The purpose of designed experiments is to identify the causes of variation in a process.  There are a number of ways to do this including cause and effect diagrams, Pareto charts, control charts, and designed experiments.  The first three methods observe the process in its “natural state”.  By contrast, designed experiments perturb relevant factors in a pre-determined way.

Observing a process in its natural state may fail to reveal major causes of variation.  This is because there are three sources of difficulty facing the investigator and designed experiments address them all.  The difficulties are experimental error (noise), confusion with correlation and causation, and complexity of the variables in the process.  Other advantages of designed experiments include time.  Observing the process in its natural state may take much longer to identify sources of variation than a designed experiment.  Second advantage is cost.  When there is more than one variable of interest as is often the case, designed experiments are much more efficient than varying one factor at a time.  Third advantage of designed experiments is that this may be the only feasible approach for problems such as factor screening, optimization, and when interaction among factors is present.

Designed experiments include a range of experimental situations.  Early stages of investigation often have many possible variables and screening experiments are useful to narrow the list.  Full and fractional factorial designs with linear effects are usually used to further investigate the reduced set of variables.  Once the variables of interest are condensed to 4 or less, response surface designs may be used to construct a nonlinear model in the experimental region of interest.  The response surface model allows optimization of the factor variables for the response variable of interest.

Design of experiments (DOE) can be effectively applied during new product development, manufacture of existing products and in any other situation where multiple potential variables can affect output.  In R&D, robust product design techniques can be used to design products which are “robust” to variation during manufacture and customer usage.  Robust products function with less variation in the presence of uncontrolled variation in manufacture and usage.  In marketing, DOE can be useful in identifying customer preferences and displeasers.  In this application, the variables in the designed experiment could include various customer demographic characteristics.

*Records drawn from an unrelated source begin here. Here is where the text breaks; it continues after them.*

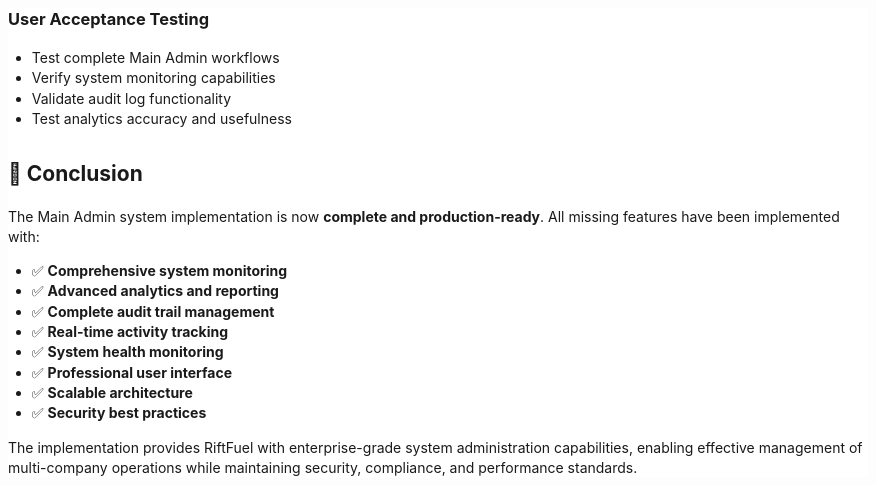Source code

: ### **User Acceptance Testing**
- Test complete Main Admin workflows
- Verify system monitoring capabilities
- Validate audit log functionality
- Test analytics accuracy and usefulness

## 🎉 Conclusion

The Main Admin system implementation is now **complete and production-ready**. All missing features have been implemented with:

- ✅ **Comprehensive system monitoring**
- ✅ **Advanced analytics and reporting**
- ✅ **Complete audit trail management**
- ✅ **Real-time activity tracking**
- ✅ **System health monitoring**
- ✅ **Professional user interface**
- ✅ **Scalable architecture**
- ✅ **Security best practices**

The implementation provides RiftFuel with enterprise-grade system administration capabilities, enabling effective management of multi-company operations while maintaining security, compliance, and performance standards.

A mixture experiment is a special type of experimental design problem in which the response depends only on the relative proportions of the design factors (or components) and not on the absolute amounts of these components.  Chemical processes are typical applications for mixture experiments.  Changing one component in the mixture necessarily affects the proportion of the other components.  Mixture designs take this dependency among components into account.  Mixture experiments are a special type of response surface experiment.